Yeah but TB I said invisible to other domains. Land units from different nations could still interact in the tile.
Invisibility to a particular domain may be a way to simplify. But it still opens up the main degree of complexity, which is an evaluation of can my UNIT see your unit or not - not can any of my units see your unit or not. The distinction is profound when you consider that it has never been made previously and that the real processing shortcut in use prior to these changes was to track only what the player's worth of units can see or not with rare recalculations of the whole map and once done, if your unit can attack and the enemy is among those visible to the player is all that was ever determined to decide if the attack could be made, the visibility determination made very infrequently, not each time a unit wanted to determine if it could attack.
It's a little hard to explain. I hope I've been able to express it effectively. In short, this means that even making a unit invisible to a particular domain may well not bring us back to enough efficiency. Perhaps it would help to explain that the whole of the code assumes that if an enemy unit is visible to any of your units, it is visible, and thus attackable, to them all, regardless of the domain, what types of units they are, gamestates, etc... and the biggest delay generating hitch here is trying to break that rule at all. As soon as you do, you have to let each unit figure out if it can attack a particular unit or not. This is the basis of the problem.

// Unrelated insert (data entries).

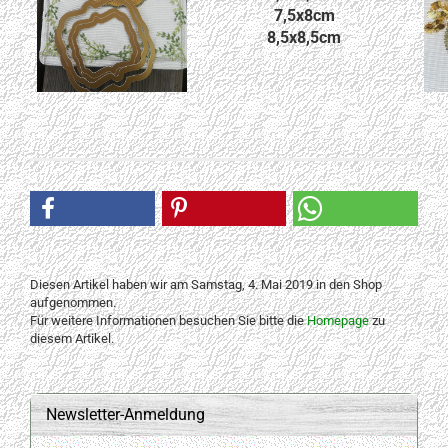
7,5x8cm
8,5x8,5cm
Diesen Artikel haben wir am Samstag, 4. Mai 2019 in den Shop
aufgenommen.
Für weitere Informationen besuchen Sie bitte die
Homepage
zu
diesem Artikel.
Newsletter-Anmeldung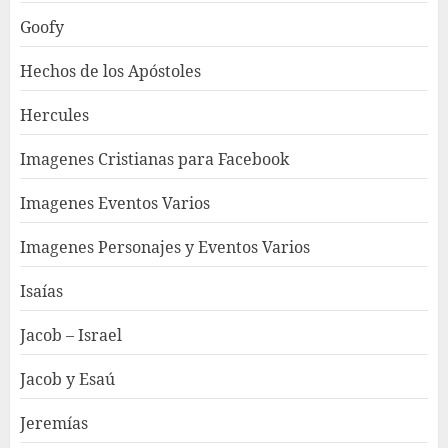
Goofy
Hechos de los Apóstoles
Hercules
Imagenes Cristianas para Facebook
Imagenes Eventos Varios
Imagenes Personajes y Eventos Varios
Isaías
Jacob – Israel
Jacob y Esaú
Jeremías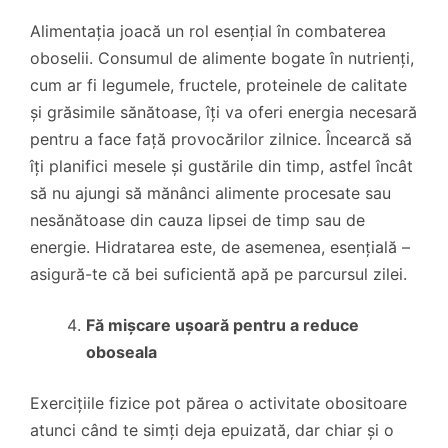
Alimentația joacă un rol esențial în combaterea
oboselii. Consumul de alimente bogate în nutrienți,
cum ar fi legumele, fructele, proteinele de calitate
și grăsimile sănătoase, îți va oferi energia necesară
pentru a face față provocărilor zilnice. Încearcă să
îți planifici mesele și gustările din timp, astfel încât
să nu ajungi să mănânci alimente procesate sau
nesănătoase din cauza lipsei de timp sau de
energie. Hidratarea este, de asemenea, esențială –
asigură-te că bei suficientă apă pe parcursul zilei.
Fă mișcare ușoară pentru a reduce
oboseala
Exercițiile fizice pot părea o activitate obositoare
atunci când te simți deja epuizată, dar chiar și o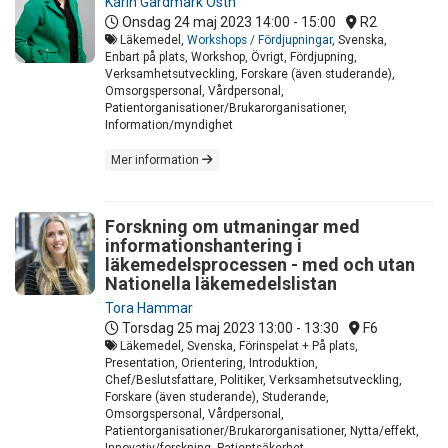
Karin Gårdmark Östh
Onsdag 24 maj 2023
14:00 - 15:00
R2
Läkemedel,
Workshops / Fördjupningar
, Svenska,
Enbart på plats, Workshop, Övrigt, Fördjupning,
Verksamhetsutveckling, Forskare (även studerande),
Omsorgspersonal, Vårdpersonal,
Patientorganisationer/Brukarorganisationer,
Information/myndighet
Mer information
Forskning om utmaningar med
informationshantering i
läkemedelsprocessen - med och utan
Nationella läkemedelslistan
Tora Hammar
Torsdag 25 maj 2023
13:00 - 13:30
F6
Läkemedel, Svenska, Förinspelat + På plats,
Presentation, Orientering, Introduktion,
Chef/Beslutsfattare, Politiker, Verksamhetsutveckling,
Forskare (även studerande), Studerande,
Omsorgspersonal, Vårdpersonal,
Patientorganisationer/Brukarorganisationer, Nytta/effekt,
Innovativ/forskning, Patientsäkerhet,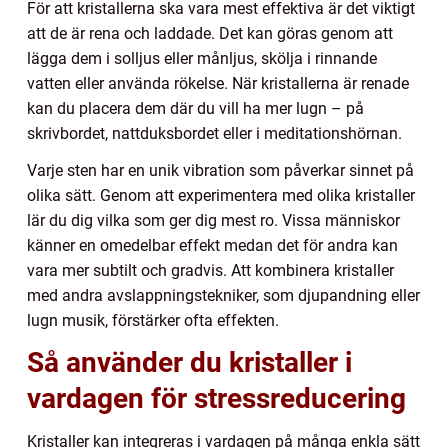
För att kristallerna ska vara mest effektiva är det viktigt
att de är rena och laddade. Det kan göras genom att
lägga dem i solljus eller månljus, skölja i rinnande
vatten eller använda rökelse. När kristallerna är renade
kan du placera dem där du vill ha mer lugn – på
skrivbordet, nattduksbordet eller i meditationshörnan.
Varje sten har en unik vibration som påverkar sinnet på
olika sätt. Genom att experimentera med olika kristaller
lär du dig vilka som ger dig mest ro. Vissa människor
känner en omedelbar effekt medan det för andra kan
vara mer subtilt och gradvis. Att kombinera kristaller
med andra avslappningstekniker, som djupandning eller
lugn musik, förstärker ofta effekten.
Så använder du kristaller i
vardagen för stressreducering
Kristaller kan integreras i vardagen på många enkla sätt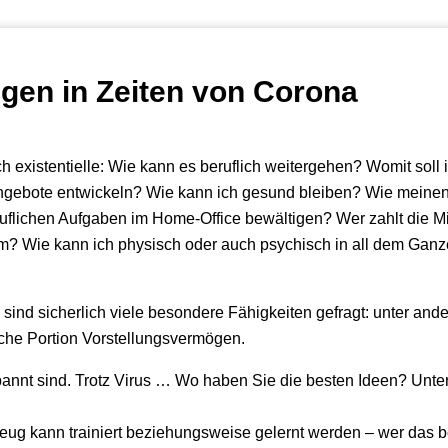
gen in Zeiten von Corona
existentielle: Wie kann es beruflich weitergehen? Womit soll 
Angebote entwickeln? Wie kann ich gesund bleiben? Wie meine
uflichen Aufgaben im Home-Office bewältigen? Wer zahlt die M
m? Wie kann ich physisch oder auch psychisch in all dem Gan
 sind sicherlich viele besondere Fähigkeiten gefragt: unter and
iche Portion Vorstellungsvermögen.
annt sind. Trotz Virus … Wo haben Sie die besten Ideen? Unter
ug kann trainiert beziehungsweise gelernt werden – wer das b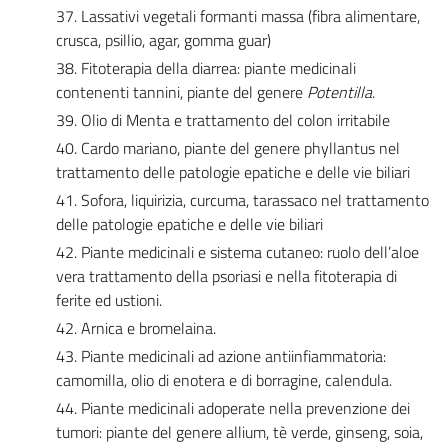
37. Lassativi vegetali formanti massa (fibra alimentare,
crusca, psillio, agar, gomma guar)
38. Fitoterapia della diarrea: piante medicinali
contenenti tannini, piante del genere
Potentilla
.
39. Olio di Menta e trattamento del colon irritabile
40. Cardo mariano, piante del genere phyllantus nel
trattamento delle patologie epatiche e delle vie biliari
41. Sofora, liquirizia, curcuma, tarassaco nel trattamento
delle patologie epatiche e delle vie biliari
42. Piante medicinali e sistema cutaneo: ruolo dell’aloe
vera trattamento della psoriasi e nella fitoterapia di
ferite ed ustioni.
42. Arnica e bromelaina.
43. Piante medicinali ad azione antiinfiammatoria:
camomilla, olio di enotera e di borragine, calendula.
44. Piante medicinali adoperate nella prevenzione dei
tumori: piante del genere allium, tè verde, ginseng, soia,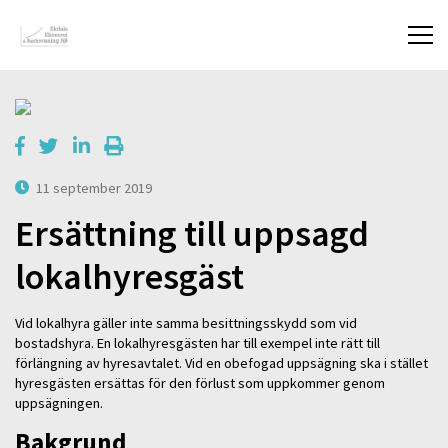
11 september 2019
Ersättning till uppsagd
lokalhyresgäst
Vid lokalhyra gäller inte samma besittningsskydd som vid
bostadshyra. En lokalhyresgästen har till exempel inte rätt till
förlängning av hyresavtalet. Vid en obefogad uppsägning ska i stället
hyresgästen ersättas för den förlust som uppkommer genom
uppsägningen.
Bakgrund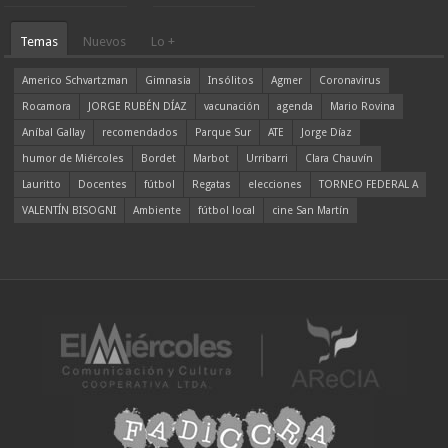
Temas
Nuevos
Lo +
Americo Schvartzman
Gimnasia
Insólitos
Agmer
Coronavirus
Rocamora
JORGE RUBÉN DÍAZ
vacunación
agenda
Mario Rovina
Aníbal Gallay
recomendados
Parque Sur
ATE
Jorge Díaz
humor de Miércoles
Bordet
Marbot
Urribarri
Clara Chauvín
Lauritto
Docentes
fútbol
Regatas
elecciones
TORNEO FEDERAL A
VALENTÍN BISOGNI
Ambiente
fútbol local
cine San Martín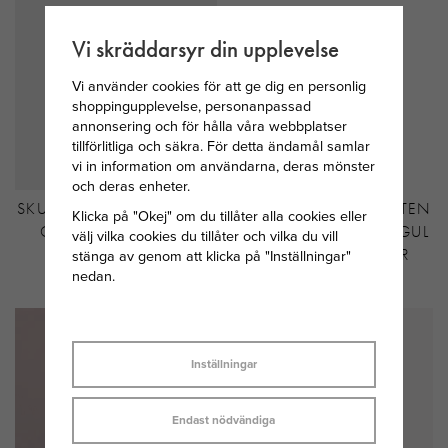
Vi skräddarsyr din upplevelse
Vi använder cookies för att ge dig en personlig
shoppingupplevelse, personanpassad
annonsering och för hålla våra webbplatser
tillförlitliga och säkra. För detta ändamål samlar
vi in information om användarna, deras mönster
och deras enheter.
SKULTUNA FLAGGSTÅNG
SVEDBOM MÅNADSSTEN
Klicka på "Okej" om du tillåter alla cookies eller
CLASSIC MÄSSING
HJÄRTA NOVEMBER/GUL
välj vilka cookies du tillåter och vilka du vill
STEN 34 CM SILVER
stänga av genom att klicka på "Inställningar"
nedan.
1 100 KR
295 KR
Inställningar
Endast nödvändiga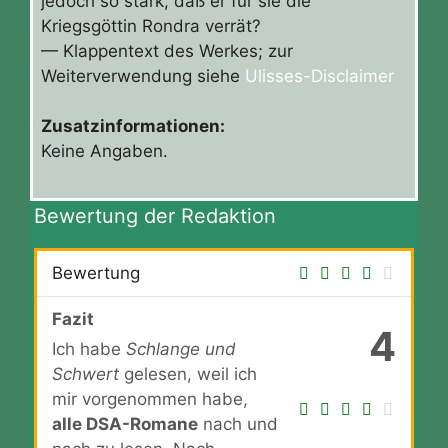
jedoch so stark, daß er für sie die
Kriegsgöttin Rondra verrät?
— Klappentext des Werkes; zur
Weiterverwendung siehe
Ulisses-Disclaimer
Zusatzinformationen:
Keine Angaben.
Bewertung der Redaktion
Bewertung
Fazit
4
Ich habe
Schlange und
Schwert
gelesen, weil ich
mir vorgenommen habe,
alle DSA-Romane
nach und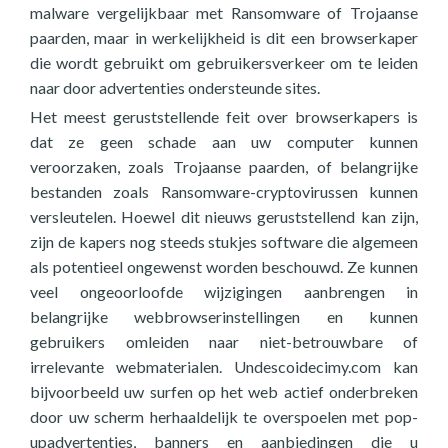
malware vergelijkbaar met Ransomware of Trojaanse
paarden, maar in werkelijkheid is dit een browserkaper
die wordt gebruikt om gebruikersverkeer om te leiden
naar door advertenties ondersteunde sites.
Het meest geruststellende feit over browserkapers is
dat ze geen schade aan uw computer kunnen
veroorzaken, zoals Trojaanse paarden, of belangrijke
bestanden zoals Ransomware-cryptovirussen kunnen
versleutelen. Hoewel dit nieuws geruststellend kan zijn,
zijn de kapers nog steeds stukjes software die algemeen
als potentieel ongewenst worden beschouwd. Ze kunnen
veel ongeoorloofde wijzigingen aanbrengen in
belangrijke webbrowserinstellingen en kunnen
gebruikers omleiden naar niet-betrouwbare of
irrelevante webmaterialen. Undescoidecimy.com kan
bijvoorbeeld uw surfen op het web actief onderbreken
door uw scherm herhaaldelijk te overspoelen met pop-
upadvertenties, banners en aanbiedingen die u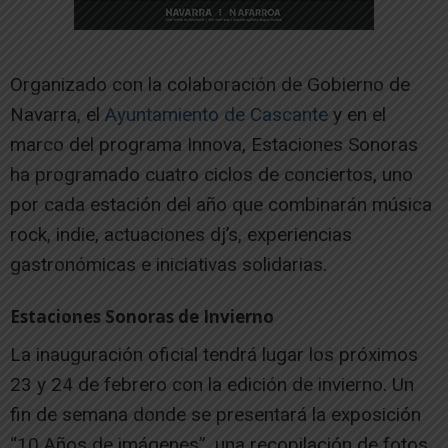
Organizado con la colaboración de Gobierno de
Navarra, el
Ayuntamiento de Cascante
y en el
marco del programa Innova, Estaciones Sonoras
ha programado cuatro ciclos de conciertos, uno
por cada estación del año que combinarán música
rock, indie, actuaciones dj’s, experiencias
gastronómicas e iniciativas solidarias.
Estaciones Sonoras de Invierno
La inauguración oficial tendrá lugar los próximos
23 y 24 de febrero con la edición de invierno. Un
fin de semana donde se presentará la exposición
“10 Años de imágenes”, una recopilación de fotos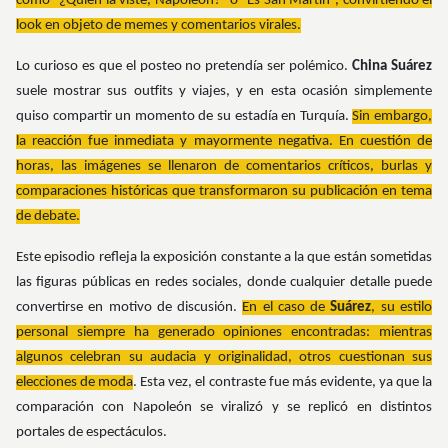
como “¿Quién la viste, Napoleón?” o “Es San Martín”, convirtiendo el
look en objeto de memes y comentarios virales.
Lo curioso es que el posteo no pretendía ser polémico.
China Suárez
suele mostrar sus outfits y viajes, y en esta ocasión simplemente
quiso compartir un momento de su estadía en Turquía.
Sin embargo,
la reacción fue inmediata y mayormente negativa. En cuestión de
horas, las imágenes se llenaron de comentarios críticos, burlas y
comparaciones históricas que transformaron su publicación en tema
de debate.
Este episodio refleja la exposición constante a la que están sometidas
las figuras públicas en redes sociales, donde cualquier detalle puede
convertirse en motivo de discusión.
En el caso de
Suárez
, su estilo
personal siempre ha generado opiniones encontradas: mientras
algunos celebran su audacia y originalidad, otros cuestionan sus
elecciones de moda
. Esta vez, el contraste fue más evidente, ya que la
comparación con Napoleón se viralizó y se replicó en distintos
portales de espectáculos.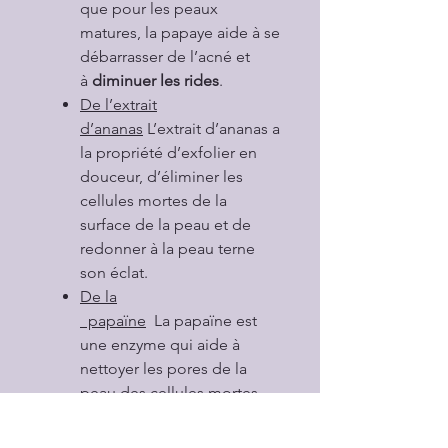
que pour les peaux
matures, la papaye aide à se
débarrasser de l’acné et
à
diminuer les rides
.
De l’extrait
d’ananas
L’extrait d’ananas a
la propriété d’exfolier en
douceur, d’éliminer les
cellules mortes de la
surface de la peau et de
redonner à la peau terne
son éclat.
De la
papaïne
La papaïne est
une enzyme qui aide à
nettoyer les pores de la
peau des cellules mortes
qui les obstruent, libérant
également les comédons et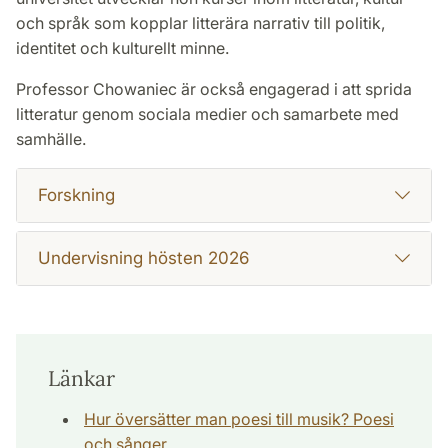
och språk som kopplar litterära narrativ till politik,
identitet och kulturellt minne.
Professor Chowaniec är också engagerad i att sprida
litteratur genom sociala medier och samarbete med
samhälle.
Forskning
Undervisning hösten 2026
Länkar
Hur översätter man poesi till musik? Poesi
och sånger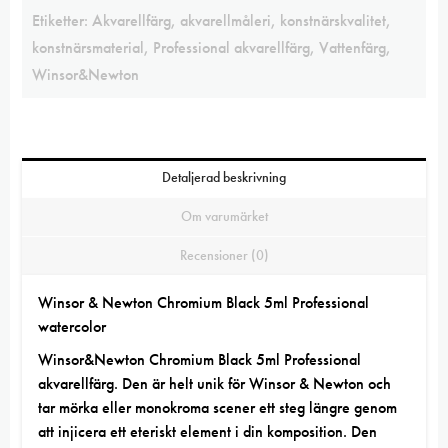
Etiketter:
Akvarellfärg
,
akvarellmåleri
,
konstnärskvalitet
,
konstnärsmaterial
,
Professional akvarellfärg
,
Vattenfärg
,
Winsor&Newton
Detaljerad beskrivning
Om varumärket
Recensioner (0)
Winsor & Newton Chromium Black 5ml Professional
watercolor
Winsor&Newton
Chromium Black 5ml Professional
akvarellfärg. Den är helt unik för Winsor & Newton och
tar mörka eller monokroma scener ett steg längre genom
att injicera ett eteriskt element i din komposition. Den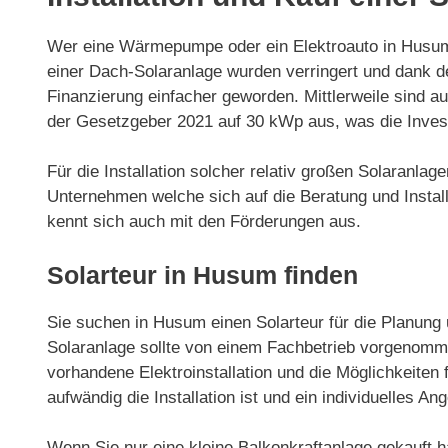
Wer eine Wärmepumpe oder ein Elektroauto in Husum n
einer Dach-Solaranlage wurden verringert und dank 
Finanzierung einfacher geworden. Mittlerweile sind 
der Gesetzgeber 2021 auf 30 kWp aus, was die Invest
Für die Installation solcher relativ großen Solaranla
Unternehmen welche sich auf die Beratung und Install
kennt sich auch mit den Förderungen aus.
Solarteur in Husum finden
Sie suchen in Husum einen Solarteur für die Planung u
Solaranlage sollte von einem Fachbetrieb vorgenommen
vorhandene Elektroinstallation und die Möglichkeiten f
aufwändig die Installation ist und ein individuelles Ang
Wenn Sie nur eine kleine Balkonkraftanlage gekauft h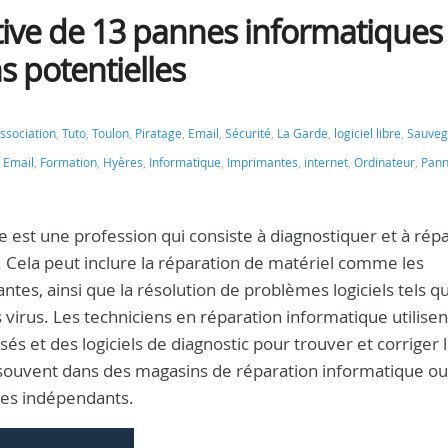
stive de 13 pannes informatiques
s potentielles
ssociation
,
Tuto
,
Toulon
,
Piratage
,
Email
,
Sécurité
,
La Garde
,
logiciel libre
,
Sauveg
,
Email
,
Formation
,
Hyères
,
Informatique
,
Imprimantes
,
internet
,
Ordinateur
,
Pan
 est une profession qui consiste à diagnostiquer et à répa
Cela peut inclure la réparation de matériel comme les
ntes, ainsi que la résolution de problèmes logiciels tels q
virus. Les techniciens en réparation informatique utilisen
sés et des logiciels de diagnostic pour trouver et corriger 
t souvent dans des magasins de réparation informatique ou
ces indépendants.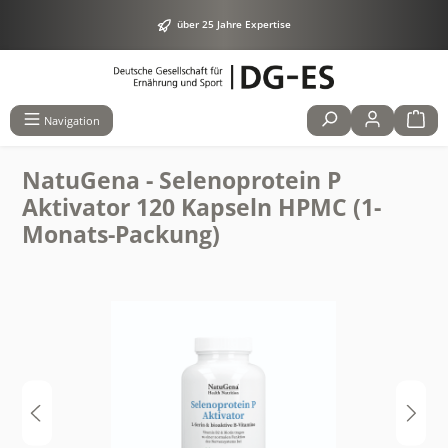
alt springen
über 25 Jahre Expertise
Navigation
NatuGena - Selenoprotein P
Aktivator 120 Kapseln HPMC (1-
Monats-Packung)
Bildergalerie überspringen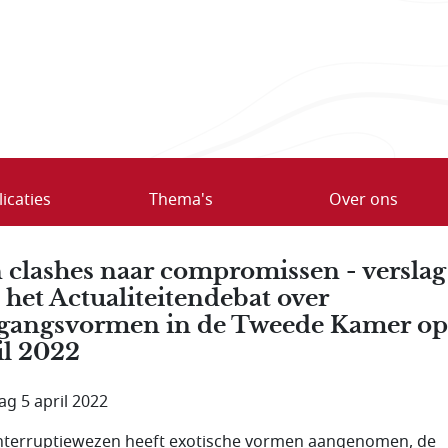
icaties
Thema's
Over ons
 clashes naar compromissen - verslag
 het Actualiteitendebat over
angsvormen in de Tweede Kamer op
il 2022
ag 5 april 2022
interruptiewezen heeft exotische vormen aangenomen, de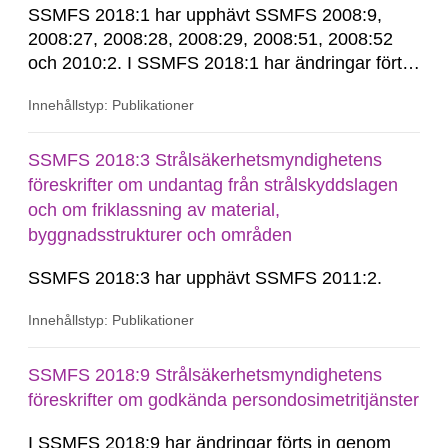
SSMFS 2018:1 har upphävt SSMFS 2008:9,
2008:27, 2008:28, 2008:29, 2008:51, 2008:52
och 2010:2. I SSMFS 2018:1 har ändringar förts
in genom SSMFS 2019:7, SSMFS 2021:3,
Innehållstyp: Publikationer
SSMFS 2022:14, SSMFS 2024:2 och SSMFS
2025:6.
SSMFS 2018:3 Strålsäkerhetsmyndighetens
föreskrifter om undantag från strålskyddslagen
och om friklassning av material,
byggnadsstrukturer och områden
SSMFS 2018:3 har upphävt SSMFS 2011:2.
Innehållstyp: Publikationer
SSMFS 2018:9 Strålsäkerhetsmyndighetens
föreskrifter om godkända persondosimetritjänster
I SSMFS 2018:9 har ändringar förts in genom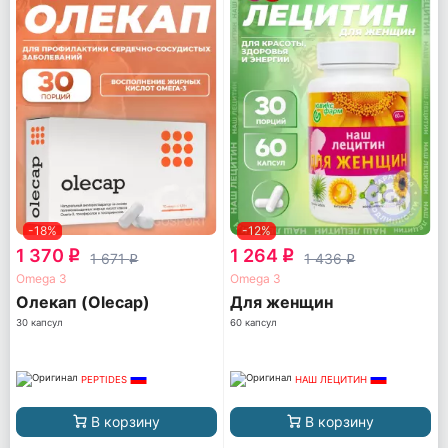
-18%
-12%
1 370
1 264
q
q
1 671
1 436
q
q
Omega 3
Omega 3
Олекап (Olecap)
Для женщин
30 капсул
60 капсул
PEPTIDES
НАШ ЛЕЦИТИН
В корзину
В корзину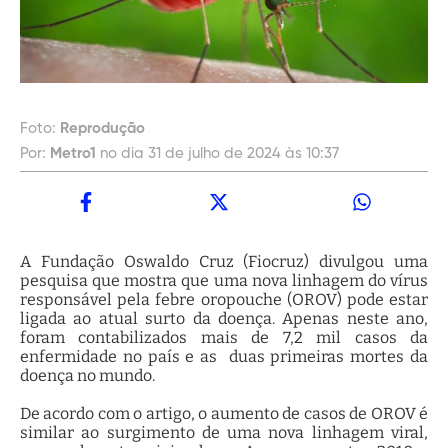
Foto:
Reprodução
Por:
Metro1
no dia 31 de julho de 2024 às 10:37
A Fundação Oswaldo Cruz (Fiocruz) divulgou uma
pesquisa que mostra que uma nova linhagem do vírus
responsável pela febre oropouche (OROV) pode estar
ligada ao atual surto da doença. Apenas neste ano,
foram contabilizados mais de 7,2 mil casos da
enfermidade no país e as duas primeiras mortes da
doença no mundo.
De acordo com o artigo, o aumento de casos de OROV é
similar ao surgimento de uma nova linhagem viral,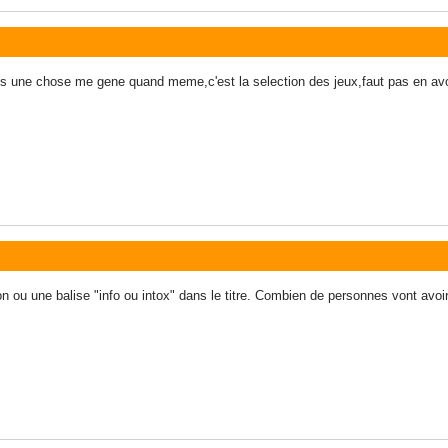
s une chose me gene quand meme,c'est la selection des jeux,faut pas en avoir
tion ou une balise "info ou intox" dans le titre. Combien de personnes vont avoir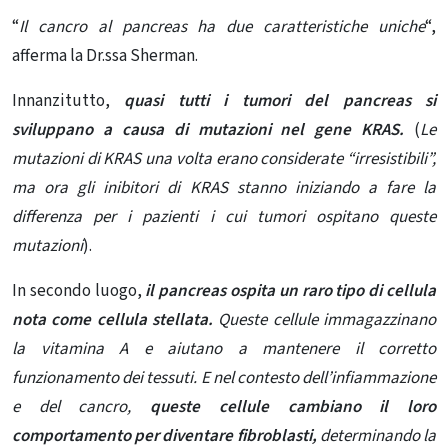
“
Il cancro al pancreas ha due caratteristiche uniche
“,
afferma la Dr.ssa Sherman.
Innanzitutto,
quasi tutti i tumori del pancreas si
sviluppano a causa di mutazioni nel gene KRAS.
(
Le
mutazioni di KRAS una volta erano considerate “irresistibili”,
ma ora gli inibitori di KRAS stanno iniziando a fare la
differenza per i pazienti i cui tumori ospitano queste
mutazioni
).
In secondo luogo,
il pancreas ospita un raro tipo di cellula
nota come cellula stellata.
Queste cellule immagazzinano
la vitamina A e aiutano a mantenere il corretto
funzionamento dei tessuti. E nel contesto dell’infiammazione
e del cancro,
queste cellule cambiano il loro
comportamento per diventare fibroblasti,
determinando la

However, it's similar to the answer I was considering with the Z layers perhaps. With that method I was thinking that visibility determinations may be able to be made just as infrequently as it ever was but made for each Z layer and those Z layers isolated in the attack considerations.
Perhaps, then, you can see how,
The simplification is already there, in that if you have two adjacent tiles of tunnels, they are assumed to be connected. And a tunnel is assumed to be connected to all adjacent land tiles, no tunnel mouth location is defined.
I say let the not-so-horrible simplification stand, that all adjacent tunnel tiles are connected, no matter who owns them. You will still be unable to access your neighbour's tunnel in peacetime without Open Borders (actually that's only if it's in their culture... or do tunnels have to be?).
And to be clear I am not saying that ships and aircraft can attack units in tunnels - that's a separate issue. Here I'm just dealing with the question of "which tunnels are connected?".
Isn't addressing the issue. The issue is the moment where we say its possible for one of your units to be able to attack a unit, but not all of your units may be able to. The game code has always assumed that if one can attack, all can, and where it may not seem this way you'll find its because its quick to establish that some units cannot attack at all - that doesn't cause the unit to have to evaluate the enemy - it's a factor on the unit taking action, and thus checked quickly and patently.
The same problem would exist if you wanted to make it possible for say, only hunters, to attack animals. (Not saying you'd want to) The code has never allowed a gamestate of the enemy unit to determine attackability for some units and not for others.
Since Size Matters it is even possible to split units so not only production causes high numbers of units
Something isn't quite right about how it's working. It's enabling units to split under conditions that units should've merged to compensate but don't. This is incorrect but I can't find the logic flaw. It shouldn't split any units until 4 units that can merge with each other are on the same tile and thus naturally 3 of them merge and one of them splits. Then, when this process has caused enough 'lesser' size units to co-habitate the same space that they reach again that magical count of 4,3 merge and 1 further splits. Without a merge being legal, a split shouldn't take place. But if a split is not legal (min size) then a merge should still be able to take place. This was intended to eventually weight a bit towards merging over splitting. 4 units thus should never split into more than 4 units since 3 merge into one and 1 is left to split into 3 making it still 4.
However, there's also the attempt units may make to split to fit onto a transport. I rather figured that once they were dropped off the above method would stratify them towards a greater amount of merged units again.
But something's not quite working about all that and sometimes you see huge amounts of split units. This shouldn't even be possible for so many split units to be on the same tile without merging as soon as they can. I don't know what's not working right there... maybe you can spot it.
This was intended to be a base rule for the AI from which some more advanced splitting and merging might take place to react to or plan for a situation for specific unit types, more often this would mean merging than splitting.
I wonder if assigning to units the basic chart base values as was redetermined in the modder's documentation recently would help to balance unit production. And then again, the AI shouldn't WANT to build such amazingly large stacks either. it's simply bad strategy to be that over the top because at a point it gets economically impacting and if they were to have that many units, it should be in more large stacks rather than less gargantuan stacks, some being held back as reinforcements or sent towards other targets to split enemy focus. It's also a bad strategy since there's nukes and so much that can quickly tear down the whole stack on one specific tile.
aka, stack limits are a poor bandaid for what's basically AI and game balance flaws.